By Gertrude Chavez-Dreyfuss and Jessica DiNapoli
NEW YORK (Reuters) – The dollar advanced against major currencies on Friday, hitting a more than one-week high, after the Federal Reserve allowed a pandemic-driven break on capital requirements lapse, pushing U.S. Treasury yields off their lowest levels of the day.
The greenback in recent weeks has risen in line with higher Treasury yields. Since early January, the dollar index, a gauge of its value against six major currencies, has gained about 3.3%, with the benchmark U.S. 10-year note climbing about 80 basis points in the same timeframe.
The Fed announced on Friday it would let expire on March 31 a temporary rule directing larger banks to hold more capital against their assets, such as Treasuries.
The Fed had put the rule in place to encourage bank lending as American households and businesses were hurt by lockdowns.
The dollar index was last up 0.1% on the day at 91.906. It had fallen sharply in the wake of the Fed’s announcement about its loose policy stance on Wednesday.
On the week, the dollar climbed 0.6%, posting gains in the three of the last four weeks.
“News that the U.S. Treasury SLR exemption is not being extended has given the dollar a little support, again largely via the rise in U.S. Treasury yields,” said ING in a research note.
“The near disorderly rise in U.S. Treasury yields at some points this year have certainly undermined a market biased to buy activity currencies on dips. The SLR news certainly adds an element of caution here.”
The U.S. 10-year yield rose on Friday after the Fed decision on the leverage rule, but slipped in the afternoon to 1.726%. It hit a more-than-one-year peak of 1.754% in the previous session.

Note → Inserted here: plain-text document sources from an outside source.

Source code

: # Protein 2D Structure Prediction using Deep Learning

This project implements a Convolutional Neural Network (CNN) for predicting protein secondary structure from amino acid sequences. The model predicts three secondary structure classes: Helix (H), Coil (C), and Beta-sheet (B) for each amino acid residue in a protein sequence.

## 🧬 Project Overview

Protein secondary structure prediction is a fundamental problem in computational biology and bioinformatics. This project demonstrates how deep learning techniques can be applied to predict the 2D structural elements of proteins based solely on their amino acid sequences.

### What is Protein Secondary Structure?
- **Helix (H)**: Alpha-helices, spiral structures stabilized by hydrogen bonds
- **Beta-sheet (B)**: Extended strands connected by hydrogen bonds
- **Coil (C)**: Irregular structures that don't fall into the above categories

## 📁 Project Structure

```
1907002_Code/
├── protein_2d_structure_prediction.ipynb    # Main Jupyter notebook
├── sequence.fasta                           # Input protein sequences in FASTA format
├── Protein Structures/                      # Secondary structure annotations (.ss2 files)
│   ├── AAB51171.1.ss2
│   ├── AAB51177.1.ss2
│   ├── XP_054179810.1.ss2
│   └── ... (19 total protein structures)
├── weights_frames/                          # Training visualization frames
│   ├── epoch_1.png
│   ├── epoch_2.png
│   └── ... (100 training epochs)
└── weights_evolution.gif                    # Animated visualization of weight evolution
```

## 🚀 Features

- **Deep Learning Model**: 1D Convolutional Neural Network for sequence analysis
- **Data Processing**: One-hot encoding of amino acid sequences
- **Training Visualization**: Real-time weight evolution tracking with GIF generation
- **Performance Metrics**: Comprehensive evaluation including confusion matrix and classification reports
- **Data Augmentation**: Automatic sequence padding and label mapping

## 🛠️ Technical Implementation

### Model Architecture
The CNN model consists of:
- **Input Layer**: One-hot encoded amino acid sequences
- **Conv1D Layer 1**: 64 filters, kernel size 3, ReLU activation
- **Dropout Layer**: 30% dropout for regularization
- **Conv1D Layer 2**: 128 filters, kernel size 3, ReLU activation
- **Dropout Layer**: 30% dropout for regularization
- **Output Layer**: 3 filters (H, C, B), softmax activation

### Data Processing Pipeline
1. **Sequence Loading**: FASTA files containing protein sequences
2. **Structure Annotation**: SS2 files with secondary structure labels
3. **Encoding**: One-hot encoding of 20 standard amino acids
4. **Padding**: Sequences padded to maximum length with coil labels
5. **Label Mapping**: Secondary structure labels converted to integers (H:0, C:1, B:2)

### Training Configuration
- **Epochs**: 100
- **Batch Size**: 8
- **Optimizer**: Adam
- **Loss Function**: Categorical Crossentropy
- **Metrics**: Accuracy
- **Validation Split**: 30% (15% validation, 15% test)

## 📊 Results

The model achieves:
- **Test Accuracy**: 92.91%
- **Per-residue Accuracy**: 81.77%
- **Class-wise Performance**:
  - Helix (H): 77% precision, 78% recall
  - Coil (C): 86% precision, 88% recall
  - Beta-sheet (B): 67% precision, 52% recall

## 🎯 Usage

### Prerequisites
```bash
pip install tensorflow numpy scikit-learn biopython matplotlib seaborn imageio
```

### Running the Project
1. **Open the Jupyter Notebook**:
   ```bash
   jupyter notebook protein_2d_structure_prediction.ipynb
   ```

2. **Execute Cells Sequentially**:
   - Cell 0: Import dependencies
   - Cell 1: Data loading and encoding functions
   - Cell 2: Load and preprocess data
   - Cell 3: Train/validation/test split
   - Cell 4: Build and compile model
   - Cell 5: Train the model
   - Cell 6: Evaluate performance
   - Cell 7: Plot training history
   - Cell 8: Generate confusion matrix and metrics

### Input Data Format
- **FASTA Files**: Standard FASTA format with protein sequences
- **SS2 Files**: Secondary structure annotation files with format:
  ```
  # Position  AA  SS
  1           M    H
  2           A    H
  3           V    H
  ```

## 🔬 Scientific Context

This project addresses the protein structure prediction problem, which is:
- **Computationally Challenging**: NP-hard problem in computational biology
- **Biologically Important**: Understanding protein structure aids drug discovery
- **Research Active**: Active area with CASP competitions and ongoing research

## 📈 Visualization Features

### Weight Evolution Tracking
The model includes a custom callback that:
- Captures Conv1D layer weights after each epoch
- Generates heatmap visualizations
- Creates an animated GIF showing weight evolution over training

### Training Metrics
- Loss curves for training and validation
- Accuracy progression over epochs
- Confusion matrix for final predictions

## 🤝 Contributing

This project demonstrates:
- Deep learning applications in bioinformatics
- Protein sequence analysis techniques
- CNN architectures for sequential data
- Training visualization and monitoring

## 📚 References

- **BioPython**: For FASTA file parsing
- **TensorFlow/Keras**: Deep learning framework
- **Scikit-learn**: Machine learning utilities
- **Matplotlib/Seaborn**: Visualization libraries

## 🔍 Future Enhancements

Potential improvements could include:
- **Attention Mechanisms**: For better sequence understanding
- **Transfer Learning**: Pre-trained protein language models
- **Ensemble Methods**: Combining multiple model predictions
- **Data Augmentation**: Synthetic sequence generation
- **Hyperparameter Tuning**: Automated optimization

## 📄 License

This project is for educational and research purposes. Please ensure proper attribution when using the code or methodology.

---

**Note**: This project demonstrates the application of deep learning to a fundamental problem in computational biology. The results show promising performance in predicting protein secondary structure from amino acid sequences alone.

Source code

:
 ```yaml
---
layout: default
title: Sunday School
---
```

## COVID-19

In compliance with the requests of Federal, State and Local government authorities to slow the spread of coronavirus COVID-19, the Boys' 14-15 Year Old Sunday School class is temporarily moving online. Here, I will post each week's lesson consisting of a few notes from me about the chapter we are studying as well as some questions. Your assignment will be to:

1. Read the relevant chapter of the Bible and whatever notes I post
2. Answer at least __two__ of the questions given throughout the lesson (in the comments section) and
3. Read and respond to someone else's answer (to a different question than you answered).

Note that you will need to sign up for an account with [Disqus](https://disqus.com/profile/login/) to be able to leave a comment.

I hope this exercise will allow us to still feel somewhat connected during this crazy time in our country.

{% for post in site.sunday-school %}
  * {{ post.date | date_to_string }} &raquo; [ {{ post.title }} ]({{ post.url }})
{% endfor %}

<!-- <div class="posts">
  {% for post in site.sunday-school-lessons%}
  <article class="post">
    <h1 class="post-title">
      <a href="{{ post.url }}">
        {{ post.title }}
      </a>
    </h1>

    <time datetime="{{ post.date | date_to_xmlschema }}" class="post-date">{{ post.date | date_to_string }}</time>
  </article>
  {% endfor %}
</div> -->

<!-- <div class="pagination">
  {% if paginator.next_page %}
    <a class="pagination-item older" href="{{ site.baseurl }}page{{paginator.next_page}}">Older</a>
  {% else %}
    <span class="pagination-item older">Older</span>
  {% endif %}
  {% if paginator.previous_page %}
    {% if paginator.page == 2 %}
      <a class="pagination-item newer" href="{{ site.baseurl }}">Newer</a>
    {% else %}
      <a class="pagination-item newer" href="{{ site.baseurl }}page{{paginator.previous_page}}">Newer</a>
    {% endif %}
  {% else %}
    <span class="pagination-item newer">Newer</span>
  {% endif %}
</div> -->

The Fed pledged this week to press on with aggressive monetary stimulus, saying a near-term inflation spike would prove temporary amid projections for the strongest U.S economic growth in nearly 40 years.
“I see the dollar being a bit firmer today but not outside of its recent ranges,” said Marc Chandler, chief market strategist at Bannockburn Global Forex in New York.
“The underlying macro force is still a divergence. No one can keep up with aggressiveness of U.S. monetary and fiscal policy.”
The euro dipped 0.1% to $1.1908 , giving up early gains versus the dollar on concerns about further coronavirus lockdowns in Europe. France imposed a new four-week lockdown from Friday in 16 regions badly hit by the health crisis.
The yen was roughly flat at 108.89 per dollar after the Bank of Japan widened its target band for the benchmark yield, a decision that was in line with market expectations.
The Japanese currency rose 0.4% against the greenback for the week, its best weekly showing since mid-February.
In the cryptocurrency market, bitcoin traded 2%higher at around $58,804, after briefly topping $60,000 again the previous day.